Work to complete = Across all of the records below, change every "Cookie details" to "Cookie information" and keep the rest of the text the same. Leave the pictures out of your answer.
++++ Available data
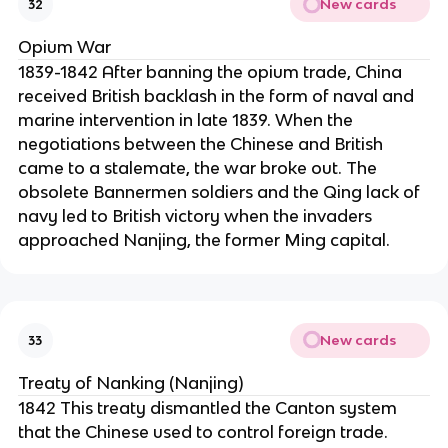
New cards
32
Opium War
1839-1842 After banning the opium trade, China
received British backlash in the form of naval and
marine intervention in late 1839. When the
negotiations between the Chinese and British
came to a stalemate, the war broke out. The
obsolete Bannermen soldiers and the Qing lack of
navy led to British victory when the invaders
approached Nanjing, the former Ming capital.
New cards
33
Treaty of Nanking (Nanjing)
1842 This treaty dismantled the Canton system
that the Chinese used to control foreign trade.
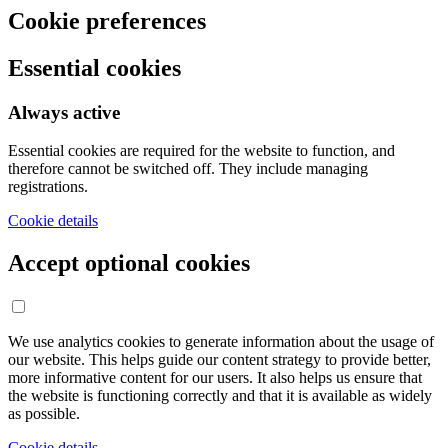
Cookie preferences
Essential cookies
Always active
Essential cookies are required for the website to function, and
therefore cannot be switched off. They include managing
registrations.
Cookie details
Accept optional cookies
We use analytics cookies to generate information about the usage of
our website. This helps guide our content strategy to provide better,
more informative content for our users. It also helps us ensure that
the website is functioning correctly and that it is available as widely
as possible.
Cookie details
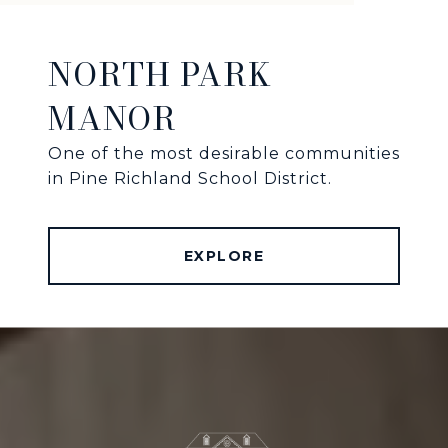
NORTH PARK
MANOR
One of the most desirable communities
in Pine Richland School District.
EXPLORE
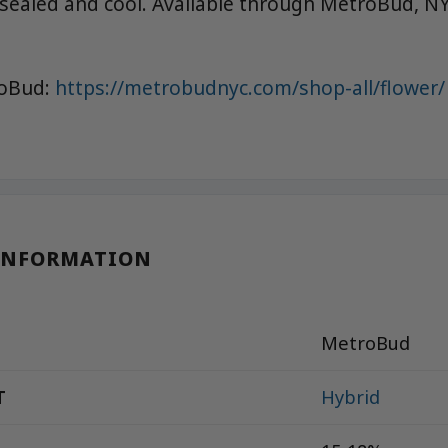
 sealed and cool. Available through MetroBud, NY
roBud:
https://metrobudnyc.com/shop-all/flower/
INFORMATION
MetroBud
T
Hybrid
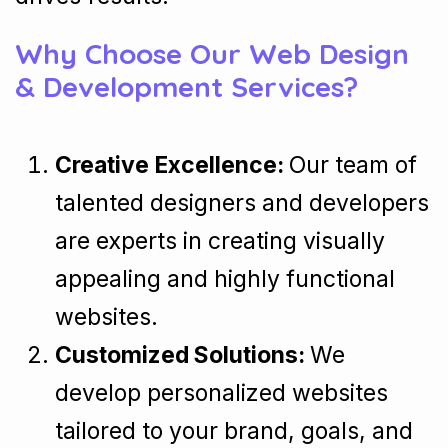
Why Choose Our Web Design
& Development Services?
Creative Excellence:
Our team of
talented designers and developers
are experts in creating visually
appealing and highly functional
websites.
Customized Solutions:
We
develop personalized websites
tailored to your brand, goals, and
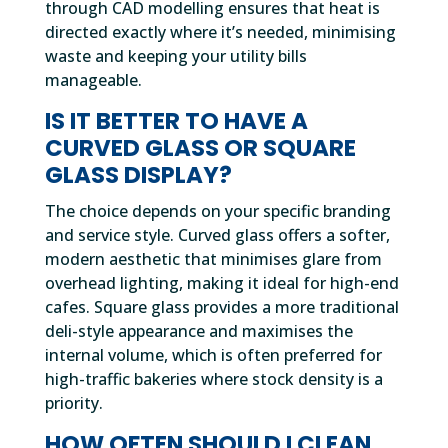
through CAD modelling ensures that heat is
directed exactly where it’s needed, minimising
waste and keeping your utility bills
manageable.
IS IT BETTER TO HAVE A
CURVED GLASS OR SQUARE
GLASS DISPLAY?
The choice depends on your specific branding
and service style. Curved glass offers a softer,
modern aesthetic that minimises glare from
overhead lighting, making it ideal for high-end
cafes. Square glass provides a more traditional
deli-style appearance and maximises the
internal volume, which is often preferred for
high-traffic bakeries where stock density is a
priority.
HOW OFTEN SHOULD I CLEAN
++++++++
Output for this exercise =
New cards
32
Opium War
1839-1842 After banning the opium trade, China
received British backlash in the form of naval and
marine intervention in late 1839. When the
negotiations between the Chinese and British
came to a stalemate, the war broke out. The
obsolete Bannermen soldiers and the Qing lack of
navy led to British victory when the invaders
approached Nanjing, the former Ming capital.
New cards
33
Treaty of Nanking (Nanjing)
1842 This treaty dismantled the Canton system
that the Chinese used to control foreign trade.
Cookie preferences
Essential cookies
Always active
Essential cookies are required for the website to function, and
therefore cannot be switched off. They include managing
registrations.
Cookie information
Accept optional cookies
We use analytics cookies to generate information about the usage of
our website. This helps guide our content strategy to provide better,
more informative content for our users. It also helps us ensure that
the website is functioning correctly and that it is available as widely
as possible.
Cookie information
NORTH PARK
MANOR
One of the most desirable communities
in Pine Richland School District.
EXPLORE
 sealed and cool. Available through MetroBud, NY
roBud:
https://metrobudnyc.com/shop-all/flower/
INFORMATION
MetroBud
T
Hybrid
Why Choose Our Web Design
& Development Services?
Creative Excellence:
Our team of
talented designers and developers
are experts in creating visually
appealing and highly functional
websites.
Customized Solutions:
We
develop personalized websites
tailored to your brand, goals, and
through CAD modelling ensures that heat is
directed exactly where it’s needed, minimising
waste and keeping your utility bills
manageable.
IS IT BETTER TO HAVE A
CURVED GLASS OR SQUARE
GLASS DISPLAY?
The choice depends on your specific branding
and service style. Curved glass offers a softer,
modern aesthetic that minimises glare from
overhead lighting, making it ideal for high-end
cafes. Square glass provides a more traditional
deli-style appearance and maximises the
internal volume, which is often preferred for
high-traffic bakeries where stock density is a
priority.
HOW OFTEN SHOULD I CLEAN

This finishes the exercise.